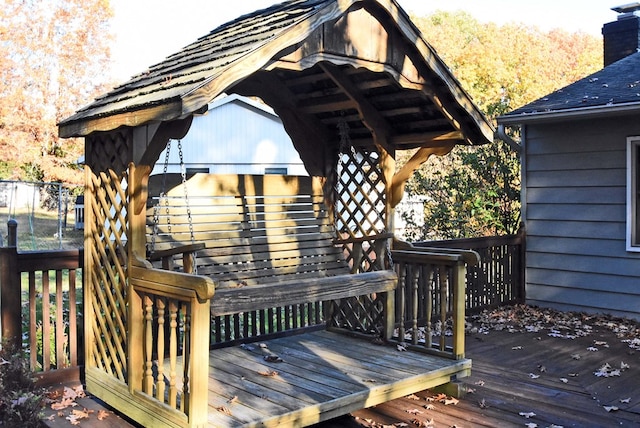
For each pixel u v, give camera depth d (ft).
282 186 15.37
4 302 12.67
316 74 14.33
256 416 10.00
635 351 17.69
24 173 67.77
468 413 12.40
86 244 12.60
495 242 23.59
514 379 14.85
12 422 11.23
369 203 15.72
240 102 49.19
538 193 24.72
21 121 60.75
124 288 11.32
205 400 9.45
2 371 12.07
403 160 46.47
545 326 21.22
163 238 12.95
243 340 15.30
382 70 12.16
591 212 23.26
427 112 14.28
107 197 12.03
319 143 16.30
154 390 11.19
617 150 22.47
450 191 29.89
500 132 23.89
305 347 14.92
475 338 19.33
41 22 65.82
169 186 13.30
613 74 25.23
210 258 13.50
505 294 24.53
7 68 62.13
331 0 10.88
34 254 13.08
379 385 11.75
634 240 22.29
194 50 13.10
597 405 12.97
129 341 10.97
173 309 10.03
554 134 24.18
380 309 15.51
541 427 11.66
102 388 12.00
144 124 10.13
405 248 14.98
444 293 14.01
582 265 23.56
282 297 11.66
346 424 11.78
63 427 11.10
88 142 12.42
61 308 13.65
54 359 15.44
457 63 73.67
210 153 48.19
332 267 15.85
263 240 14.66
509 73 74.38
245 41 11.09
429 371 12.77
==================================================
#### WORK REQUIRED
Retype the full listing above precisely. Exclude each picture you find in it.

#### WRITTEN RESPONSE
For each pixel u v, give camera depth d (ft).
282 186 15.37
4 302 12.67
316 74 14.33
256 416 10.00
635 351 17.69
24 173 67.77
468 413 12.40
86 244 12.60
495 242 23.59
514 379 14.85
12 422 11.23
369 203 15.72
240 102 49.19
538 193 24.72
21 121 60.75
124 288 11.32
205 400 9.45
2 371 12.07
403 160 46.47
545 326 21.22
163 238 12.95
243 340 15.30
382 70 12.16
591 212 23.26
427 112 14.28
107 197 12.03
319 143 16.30
154 390 11.19
617 150 22.47
450 191 29.89
500 132 23.89
305 347 14.92
475 338 19.33
41 22 65.82
169 186 13.30
613 74 25.23
210 258 13.50
505 294 24.53
7 68 62.13
331 0 10.88
34 254 13.08
379 385 11.75
634 240 22.29
194 50 13.10
597 405 12.97
129 341 10.97
173 309 10.03
554 134 24.18
380 309 15.51
541 427 11.66
102 388 12.00
144 124 10.13
405 248 14.98
444 293 14.01
582 265 23.56
282 297 11.66
346 424 11.78
63 427 11.10
88 142 12.42
61 308 13.65
54 359 15.44
457 63 73.67
210 153 48.19
332 267 15.85
263 240 14.66
509 73 74.38
245 41 11.09
429 371 12.77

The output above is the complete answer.